The output is the lines below from the one with "0:28:08| That's quite" through the one with "0:28:09| I'll take", both included, printed exactly and with no other line.

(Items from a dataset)
--- START ---
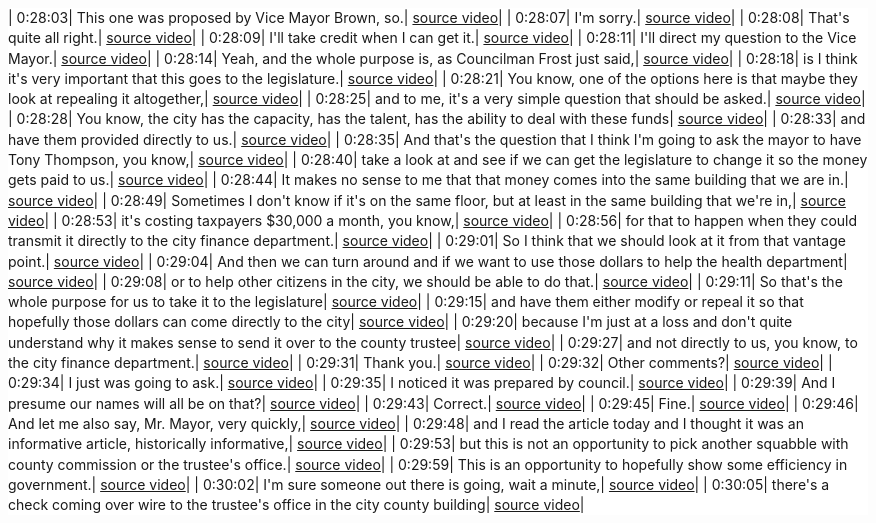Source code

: | 0:28:03| This one was proposed by Vice Mayor Brown, so.| [source video](https://archive.org/details/citycouncil080212?start=1683)|
| 0:28:07| I'm sorry.| [source video](https://archive.org/details/citycouncil080212?start=1687)|
| 0:28:08| That's quite all right.| [source video](https://archive.org/details/citycouncil080212?start=1688)|
| 0:28:09| I'll take credit when I can get it.| [source video](https://archive.org/details/citycouncil080212?start=1689)|
| 0:28:11| I'll direct my question to the Vice Mayor.| [source video](https://archive.org/details/citycouncil080212?start=1691)|
| 0:28:14| Yeah, and the whole purpose is, as Councilman Frost just said,| [source video](https://archive.org/details/citycouncil080212?start=1694)|
| 0:28:18| is I think it's very important that this goes to the legislature.| [source video](https://archive.org/details/citycouncil080212?start=1698)|
| 0:28:21| You know, one of the options here is that maybe they look at repealing it altogether,| [source video](https://archive.org/details/citycouncil080212?start=1701)|
| 0:28:25| and to me, it's a very simple question that should be asked.| [source video](https://archive.org/details/citycouncil080212?start=1705)|
| 0:28:28| You know, the city has the capacity, has the talent, has the ability to deal with these funds| [source video](https://archive.org/details/citycouncil080212?start=1708)|
| 0:28:33| and have them provided directly to us.| [source video](https://archive.org/details/citycouncil080212?start=1713)|
| 0:28:35| And that's the question that I think I'm going to ask the mayor to have Tony Thompson, you know,| [source video](https://archive.org/details/citycouncil080212?start=1715)|
| 0:28:40| take a look at and see if we can get the legislature to change it so the money gets paid to us.| [source video](https://archive.org/details/citycouncil080212?start=1720)|
| 0:28:44| It makes no sense to me that that money comes into the same building that we are in.| [source video](https://archive.org/details/citycouncil080212?start=1724)|
| 0:28:49| Sometimes I don't know if it's on the same floor, but at least in the same building that we're in,| [source video](https://archive.org/details/citycouncil080212?start=1729)|
| 0:28:53| it's costing taxpayers $30,000 a month, you know,| [source video](https://archive.org/details/citycouncil080212?start=1733)|
| 0:28:56| for that to happen when they could transmit it directly to the city finance department.| [source video](https://archive.org/details/citycouncil080212?start=1736)|
| 0:29:01| So I think that we should look at it from that vantage point.| [source video](https://archive.org/details/citycouncil080212?start=1741)|
| 0:29:04| And then we can turn around and if we want to use those dollars to help the health department| [source video](https://archive.org/details/citycouncil080212?start=1744)|
| 0:29:08| or to help other citizens in the city, we should be able to do that.| [source video](https://archive.org/details/citycouncil080212?start=1748)|
| 0:29:11| So that's the whole purpose for us to take it to the legislature| [source video](https://archive.org/details/citycouncil080212?start=1751)|
| 0:29:15| and have them either modify or repeal it so that hopefully those dollars can come directly to the city| [source video](https://archive.org/details/citycouncil080212?start=1755)|
| 0:29:20| because I'm just at a loss and don't quite understand why it makes sense to send it over to the county trustee| [source video](https://archive.org/details/citycouncil080212?start=1760)|
| 0:29:27| and not directly to us, you know, to the city finance department.| [source video](https://archive.org/details/citycouncil080212?start=1767)|
| 0:29:31| Thank you.| [source video](https://archive.org/details/citycouncil080212?start=1771)|
| 0:29:32| Other comments?| [source video](https://archive.org/details/citycouncil080212?start=1772)|
| 0:29:34| I just was going to ask.| [source video](https://archive.org/details/citycouncil080212?start=1774)|
| 0:29:35| I noticed it was prepared by council.| [source video](https://archive.org/details/citycouncil080212?start=1775)|
| 0:29:39| And I presume our names will all be on that?| [source video](https://archive.org/details/citycouncil080212?start=1779)|
| 0:29:43| Correct.| [source video](https://archive.org/details/citycouncil080212?start=1783)|
| 0:29:45| Fine.| [source video](https://archive.org/details/citycouncil080212?start=1785)|
| 0:29:46| And let me also say, Mr. Mayor, very quickly,| [source video](https://archive.org/details/citycouncil080212?start=1786)|
| 0:29:48| and I read the article today and I thought it was an informative article, historically informative,| [source video](https://archive.org/details/citycouncil080212?start=1788)|
| 0:29:53| but this is not an opportunity to pick another squabble with county commission or the trustee's office.| [source video](https://archive.org/details/citycouncil080212?start=1793)|
| 0:29:59| This is an opportunity to hopefully show some efficiency in government.| [source video](https://archive.org/details/citycouncil080212?start=1799)|
| 0:30:02| I'm sure someone out there is going, wait a minute,| [source video](https://archive.org/details/citycouncil080212?start=1802)|
| 0:30:05| there's a check coming over wire to the trustee's office in the city county building| [source video](https://archive.org/details/citycouncil080212?start=1805)|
--- END ---
FINISHED TASK:
| 0:28:08| That's quite all right.| [source video](https://archive.org/details/citycouncil080212?start=1688)|
| 0:28:09| I'll take credit when I can get it.| [source video](https://archive.org/details/citycouncil080212?start=1689)|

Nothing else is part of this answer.